D. Cost and Cost-Effectiveness of Chiropractic Care
The annual cost of chiropractic care in the United States is not known with certainty, but has been estimated at $3.5 billion in 1987 (Nichols, 1996). In the United States. in 1990, an estimated $13.7 billion was spent on all types of unconventional medicine and chiropractors were by far the unconventional practitioner most often seen (Eisenberg, 1993). The relative cost-effectiveness of chiropractic care and medical care has not been convincingly established (Assendelft, 1993; Manga, 1994). Most studies have failed to compare equivalent patients, measure clinically useful outcomes, and include both direct and indirect costs in the comparison.

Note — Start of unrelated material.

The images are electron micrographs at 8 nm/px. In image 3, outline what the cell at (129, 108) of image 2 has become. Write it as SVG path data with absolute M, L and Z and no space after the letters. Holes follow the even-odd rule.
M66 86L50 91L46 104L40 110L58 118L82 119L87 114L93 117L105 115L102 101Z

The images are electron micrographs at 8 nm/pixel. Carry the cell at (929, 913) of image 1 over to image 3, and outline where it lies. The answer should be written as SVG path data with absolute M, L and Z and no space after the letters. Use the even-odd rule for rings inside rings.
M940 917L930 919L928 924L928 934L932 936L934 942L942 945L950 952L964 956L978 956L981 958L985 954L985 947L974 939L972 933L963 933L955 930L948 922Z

To date, no randomized clinical trials including explicit measures of direct and indirect costs have been published. What is available are many case-control studies of costs (but not patient outcomes) using Worker’s Compensation data (Assendelft, 1993), a few studies of only cost based on claims data analyses (Blue Cross/Blue Shield, 1986; Stano, 1993; Mushinski, 1995; Stano, 1996), a randomized controlled trial of effectiveness that imputed (but did not explicitly measure) total costs (Meade, 1995), and a recent prospective observational study of patients with acute low back pain which reported outcomes as well as calculated direct costs (Carey, 1995).

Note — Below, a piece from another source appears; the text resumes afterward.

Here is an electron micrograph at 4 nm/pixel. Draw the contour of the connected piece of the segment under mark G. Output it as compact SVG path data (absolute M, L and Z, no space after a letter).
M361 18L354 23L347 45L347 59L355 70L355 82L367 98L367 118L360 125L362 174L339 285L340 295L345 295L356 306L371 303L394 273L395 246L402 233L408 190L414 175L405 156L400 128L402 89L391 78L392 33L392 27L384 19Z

Although the majority of these studies have found that chiropractic care was less expensive than medical care (Assendelft, 1993), some have found the opposite to be true (Nyiendo, 1991; Greenwood, 1985). The main limitation of all these studies is their inability to adequately control for differences in the types of patients served by chiropractors and medical doctors. It is possible that persons choosing treatment from a chiropractor differ substantially from those seeking medical care in ways that cannot be adequately controlled for using the limited data that are usually available from databases designed for billing purposes. In the one observational study that prospectively measured both clinically relevant outcomes and calculated direct medical costs, clinical outcomes were no different between medically (primary care or orthopedist) and chiropractically treated patients, but chiropractic care and orthopedic care cost more (Carey, 1995). Chiropractic patients, however, were more satisfied with their care. This study involved only a single State (North Carolina) that had had virtually no managed care experience with chiropractic services. Ultimately, randomized clinical trials that include cost measures will be needed to satisfactorily answer this question.